LeetCode: 637. Average of Levels in Binary Tree

The Problem

Given the root of a binary tree, return the average value of the nodes on each level in the form of an array. Answers within 10-5 of the actual answer will be accepted.

Example

Input:  [3,9,20,null,null,15,7]
Output: [3.00000,14.50000,11.00000]
Explanation: The average value of nodes on level 0 is 3, on level 1 is 14.5, and on level 2 is 11.
Hence return [3, 14.5, 11].

Solution

We opted for a recursive approach to tackle this problem, and upon evaluating our solution on the LeetCode platform, we achieved the following outcome:

Here's the code that led us to this result.

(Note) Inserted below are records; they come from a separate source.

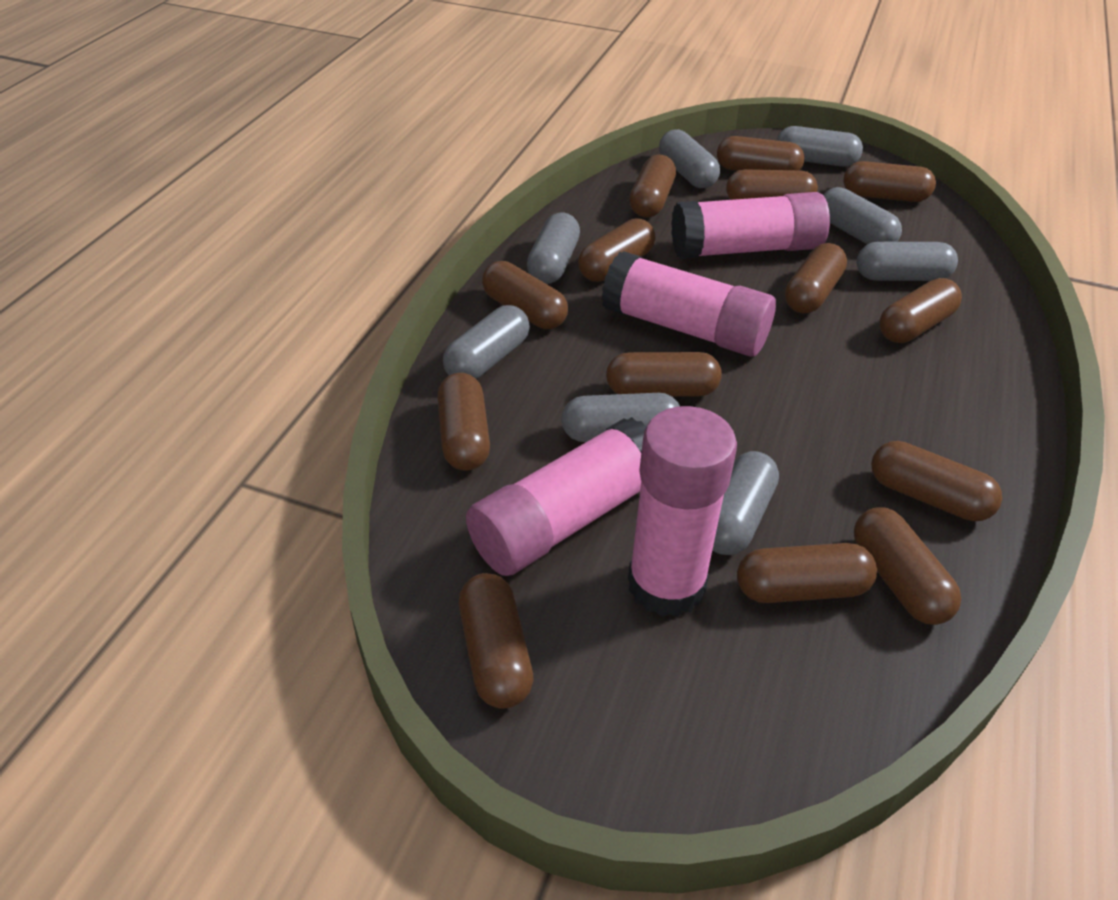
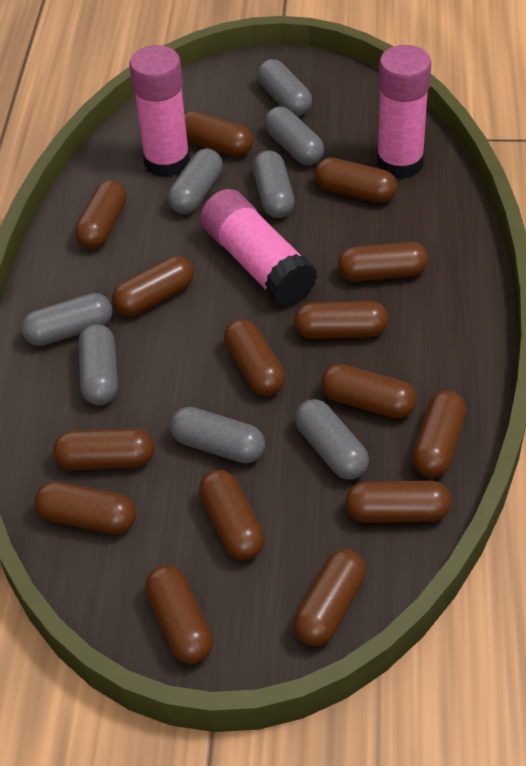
brown capsule: [437,373,490,471] [459,573,534,709] [482,261,568,329] [578,218,655,282] [606,352,722,397] [629,155,676,217] [717,136,804,171] [726,169,818,200] [737,543,877,603] [785,243,847,313] [843,161,936,202] [854,507,961,625] [871,441,1002,521] [879,278,962,343] = 14 -> [34,481,136,534] [53,428,155,470] [75,180,127,249] [112,256,194,316] [145,565,213,664] [184,110,253,157] [199,470,265,560] [224,319,285,396] [293,549,366,646] [294,301,389,339] [315,157,397,203] [321,364,417,418] [338,242,428,281] [345,481,452,523] [412,391,466,478] = 15
pink glue stick: [466,417,646,576] [601,251,776,357] [628,406,737,617] [671,192,830,259] = 4 -> [130,45,190,177] [200,189,317,307] [377,45,431,179] = 3

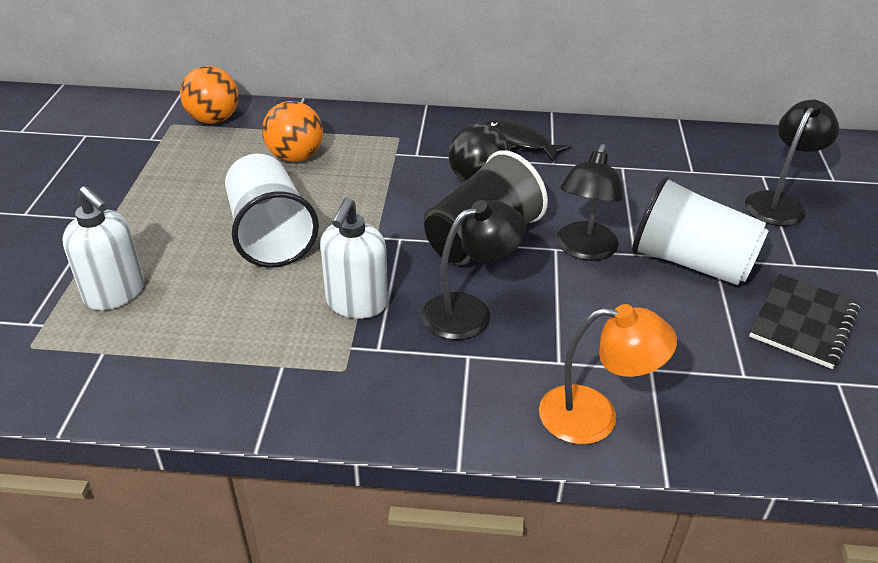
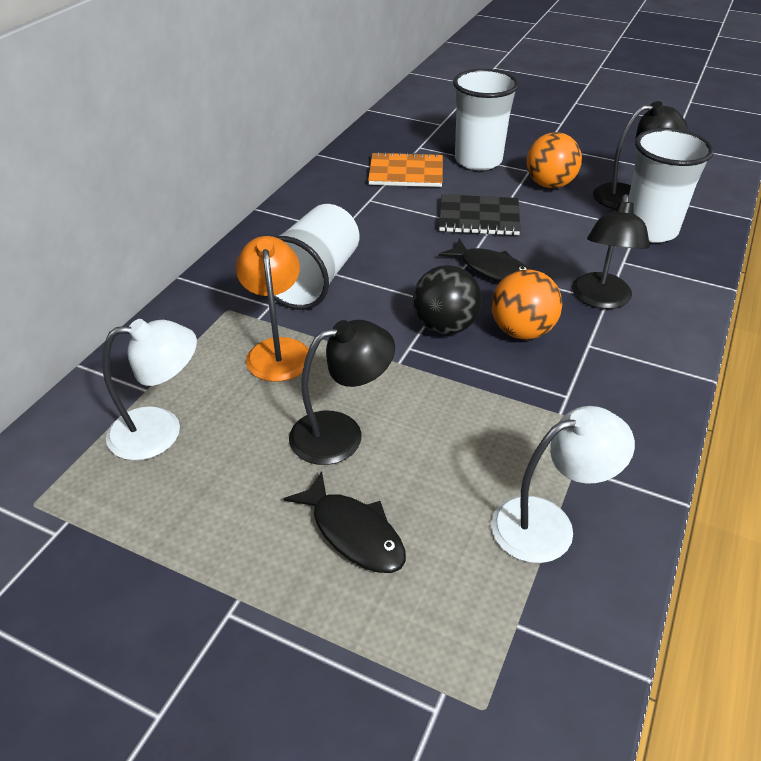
black cup: [424,150,548,266] = 1 -> none = 0
black fish: [484,119,571,162] = 1 -> [284,471,406,573] [438,239,529,282] = 2
orange notebook: none = 0 -> [368,151,443,187] = 1
white cup: [225,154,319,268] [632,175,769,285] = 2 -> [274,204,359,310] [453,69,519,170] [628,128,714,243] = 3
white lamp: none = 0 -> [102,319,197,460] [491,406,635,563] = 2
white soap dispenser: [62,186,144,311] [320,197,388,319] = 2 -> none = 0

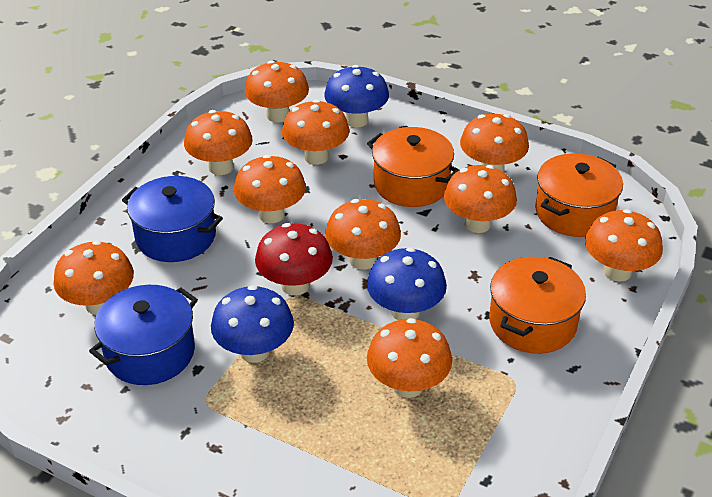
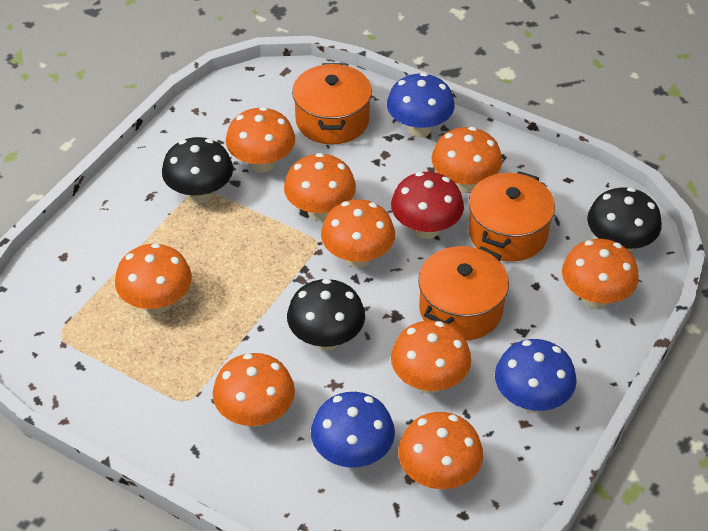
black mushroom: none = 0 -> [162,137,233,203] [287,279,365,351] [587,187,662,252] = 3
blue pot: [89,285,198,385] [122,176,223,262] = 2 -> none = 0
orange mushroom: [53,241,134,315] [184,110,253,175] [234,155,306,223] [244,61,309,123] [282,99,350,165] [325,199,401,270] [367,318,452,398] [444,165,517,233] [460,114,529,172] [585,209,663,282] = 10 -> [115,243,192,314] [213,353,295,427] [226,107,295,173] [284,153,356,221] [321,199,395,268] [391,320,471,393] [398,412,483,489] [432,127,502,193] [562,239,639,309] = 9

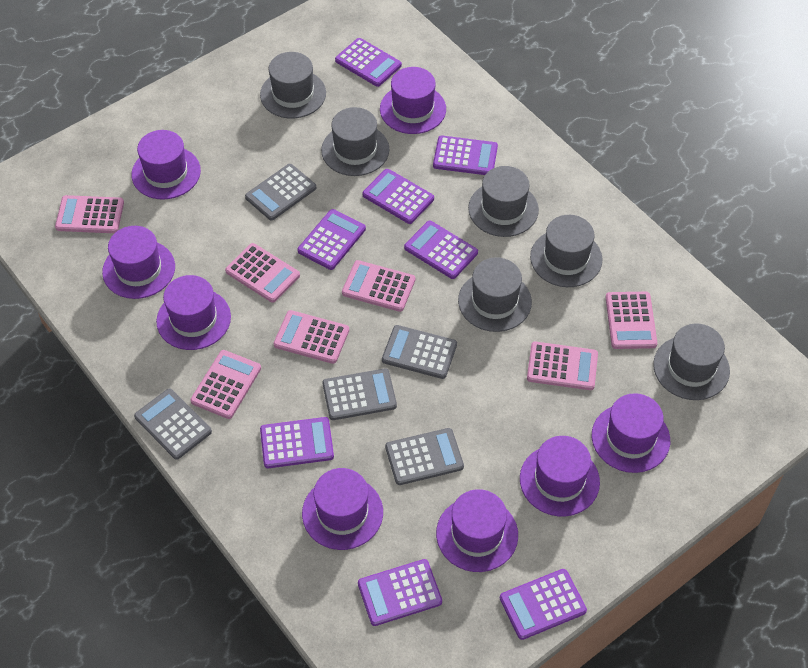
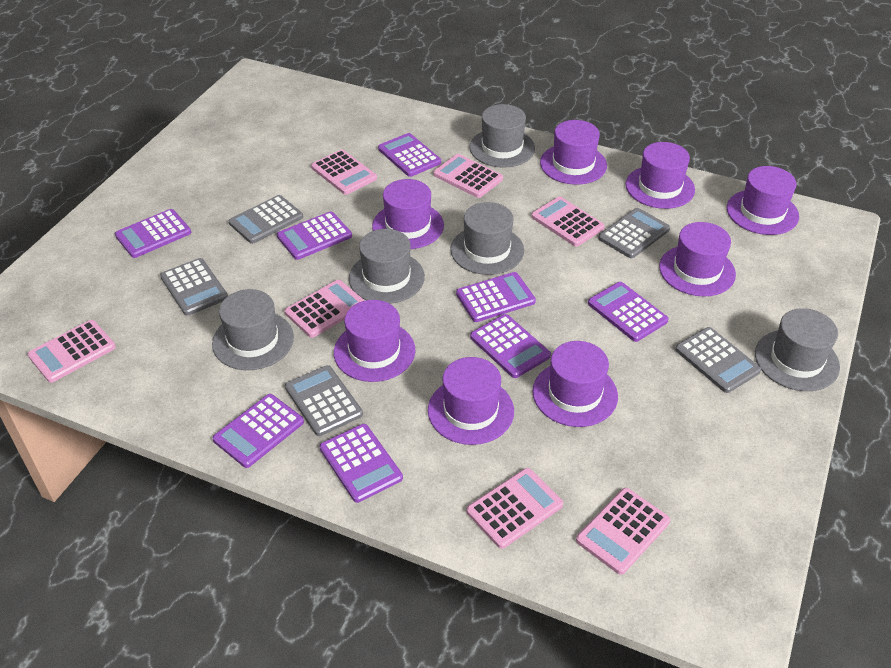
grey hat: [260,52,326,118] [321,107,390,176] [458,257,532,332] [468,166,539,237] [530,215,602,287] [653,323,730,400] = 6 -> [212,289,294,370] [349,229,425,304] [450,202,524,275] [469,104,535,168] [755,308,840,391] = 5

vector<double> averageOfLevels(TreeNode* root) {
    vector<double> averages;
    vector<int> nodes;

    averageOfLevels (root, averages, nodes, 0);

    for(int i = 0; i < nodes.size(); ++i)
		averages[i] /= nodes[i];

    return averages;
}

void averageOfLevels ( TreeNode* root, vector<double> &averages, vector<int> &nodes, int level ) {
    if(root == nullptr) return;

    int nextLevel = level + 1; 

    if(averages.size() < nextLevel) {
    	averages.resize(nextLevel);
    	nodes.resize(nextLevel);
    }

    averages[level] += root->val;
    ++nodes[level];

    averageOfLevels (root->left, averages, nodes, nextLevel);
    averageOfLevels (root->right, averages, nodes, nextLevel);
}
🧠
Github with all the solution including test cases.

Here's a step-by-step explanation:

The averageOfLevels function is a recursive helper function. It calculates the sum of node values and the count of nodes at each level of the binary tree. The function is called for each node in the tree.

Here's what it does:

  1. It checks if the current root node is nullptr, indicating an empty subtree. If it is, the function simply returns.
  2. It increments the nextLevel variable to represent the level one step deeper in the tree.
  3. It checks whether the vectors averages and nodes need to be resized to accommodate the new level. If the current size is smaller than nextLevel, it resizes both vectors to the required size.
  4. It adds the value of the current node (root->val) to the sum of node values at the current level (averages[level]), and increments the node count at the current level (nodes[level]).
  5. It makes recursive calls to averageOfLevels for the left and right subtrees of the current node, passing in the updated vectors and the incremented nextLevel.